In Half Life, one hears a flurry of sonic gestures ranging from short, fluttering sounds to dense and colorful cloud-like clusters. The piece has an almost tactile quality, as if you could feel the different textures and surfaces. Roads applies meticulous control to each grain's spatial location, and though the work is presented in stereo on his CD, it is easily adapted to more complex sound systems. In fact, for its first live performance, Roads used 28 loudspeakers scattered around a large auditorium.

Roads isn't afraid to let chance play a role in his music. For the second part of Half Life, he created an algorithm to randomly select a unique center frequency for the filter on each grain. “At high-grain densities, this produced a texture in which up to several hundred independent filters were operating at any given second, leading to highly animated microtextures,” Roads says. Yet for Half Life's large-scale design, Roads worked on an intuitive level, even throwing out sections of music that didn't fit the grand scheme.
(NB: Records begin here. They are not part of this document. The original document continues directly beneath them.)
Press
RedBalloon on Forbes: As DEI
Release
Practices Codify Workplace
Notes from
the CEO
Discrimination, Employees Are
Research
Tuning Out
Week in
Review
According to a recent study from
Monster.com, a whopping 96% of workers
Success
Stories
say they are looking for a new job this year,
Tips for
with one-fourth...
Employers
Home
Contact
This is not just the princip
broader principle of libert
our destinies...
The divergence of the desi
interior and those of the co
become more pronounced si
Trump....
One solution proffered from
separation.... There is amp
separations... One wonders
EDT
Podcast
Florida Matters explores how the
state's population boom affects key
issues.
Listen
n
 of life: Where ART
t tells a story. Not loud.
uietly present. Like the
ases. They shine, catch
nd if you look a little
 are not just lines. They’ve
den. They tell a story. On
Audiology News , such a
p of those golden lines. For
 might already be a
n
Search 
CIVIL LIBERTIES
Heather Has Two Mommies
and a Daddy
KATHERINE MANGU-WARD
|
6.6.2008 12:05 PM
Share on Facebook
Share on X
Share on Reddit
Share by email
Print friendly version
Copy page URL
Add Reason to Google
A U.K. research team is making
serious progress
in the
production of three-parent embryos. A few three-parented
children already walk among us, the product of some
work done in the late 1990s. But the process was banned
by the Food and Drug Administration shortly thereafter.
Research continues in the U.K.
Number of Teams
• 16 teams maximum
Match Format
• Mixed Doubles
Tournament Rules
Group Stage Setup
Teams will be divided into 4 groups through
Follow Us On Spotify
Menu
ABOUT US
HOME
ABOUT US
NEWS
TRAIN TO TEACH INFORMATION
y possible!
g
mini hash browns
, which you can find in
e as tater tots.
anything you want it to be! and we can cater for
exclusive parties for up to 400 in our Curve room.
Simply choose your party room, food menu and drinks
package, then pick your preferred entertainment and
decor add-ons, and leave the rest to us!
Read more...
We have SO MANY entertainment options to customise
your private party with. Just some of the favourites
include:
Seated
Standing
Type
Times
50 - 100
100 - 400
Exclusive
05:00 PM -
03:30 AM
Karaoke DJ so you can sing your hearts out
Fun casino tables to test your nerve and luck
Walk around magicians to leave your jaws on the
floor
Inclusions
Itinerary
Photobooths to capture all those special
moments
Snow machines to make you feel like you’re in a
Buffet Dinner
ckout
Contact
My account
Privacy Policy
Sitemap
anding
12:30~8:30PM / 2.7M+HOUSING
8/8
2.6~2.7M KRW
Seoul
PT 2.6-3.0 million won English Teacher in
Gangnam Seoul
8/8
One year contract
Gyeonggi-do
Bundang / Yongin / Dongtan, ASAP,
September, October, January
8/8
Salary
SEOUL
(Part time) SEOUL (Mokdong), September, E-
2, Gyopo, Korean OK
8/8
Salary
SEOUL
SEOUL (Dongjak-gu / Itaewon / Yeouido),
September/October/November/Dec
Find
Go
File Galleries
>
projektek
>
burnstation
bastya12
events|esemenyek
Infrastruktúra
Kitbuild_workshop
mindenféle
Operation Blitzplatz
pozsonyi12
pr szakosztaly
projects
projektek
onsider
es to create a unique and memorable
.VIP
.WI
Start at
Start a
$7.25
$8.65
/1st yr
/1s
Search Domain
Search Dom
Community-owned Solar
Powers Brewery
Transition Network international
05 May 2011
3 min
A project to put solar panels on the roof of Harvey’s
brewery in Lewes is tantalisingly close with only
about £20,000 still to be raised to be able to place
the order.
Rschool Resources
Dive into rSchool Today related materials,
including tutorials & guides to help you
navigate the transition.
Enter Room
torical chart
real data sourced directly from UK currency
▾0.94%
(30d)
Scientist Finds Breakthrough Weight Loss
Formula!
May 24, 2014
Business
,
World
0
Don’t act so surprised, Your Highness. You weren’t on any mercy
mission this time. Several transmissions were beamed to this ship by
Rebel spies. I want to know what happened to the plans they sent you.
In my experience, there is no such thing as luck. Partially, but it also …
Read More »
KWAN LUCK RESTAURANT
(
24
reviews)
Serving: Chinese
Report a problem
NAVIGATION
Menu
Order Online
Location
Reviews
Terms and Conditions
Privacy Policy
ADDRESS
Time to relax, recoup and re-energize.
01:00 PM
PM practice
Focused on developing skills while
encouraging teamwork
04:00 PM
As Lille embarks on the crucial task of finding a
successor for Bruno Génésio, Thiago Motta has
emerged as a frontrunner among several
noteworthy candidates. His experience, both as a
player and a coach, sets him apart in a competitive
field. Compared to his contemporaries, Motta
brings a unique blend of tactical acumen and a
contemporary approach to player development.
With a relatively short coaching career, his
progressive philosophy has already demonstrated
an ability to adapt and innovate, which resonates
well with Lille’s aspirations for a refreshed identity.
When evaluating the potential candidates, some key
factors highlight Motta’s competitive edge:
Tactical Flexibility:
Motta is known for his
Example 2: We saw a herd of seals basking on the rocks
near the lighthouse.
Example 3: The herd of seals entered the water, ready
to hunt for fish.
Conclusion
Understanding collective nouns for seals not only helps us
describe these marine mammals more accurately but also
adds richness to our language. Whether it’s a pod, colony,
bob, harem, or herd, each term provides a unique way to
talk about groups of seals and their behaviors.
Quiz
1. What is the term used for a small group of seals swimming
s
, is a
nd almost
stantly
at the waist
Roads thinks granular and pulsar synthesis have a huge potential for modern composers and sound designers. “Granulation can spawn a vast amount of output sound material from a tiny amount of input,” he says. “A given sound can be time-stretched by a factor of 100 or more. Along with this telescoping effect, other processes may also be occurring, such as pitch shifting, filtering, and spatial scattering. By shrinking the grain duration one can cause the sound to dissolve into broadband noise, and by varying the grain density one can play with the sound's transparency and mass.”

The existence of granular-synthesis features in many commercial and shareware programs — including Native Instruments Reaktor, Symbolic Sound's Kyma System, and Rasmus Ekman's Granulab — would seem to support his claim.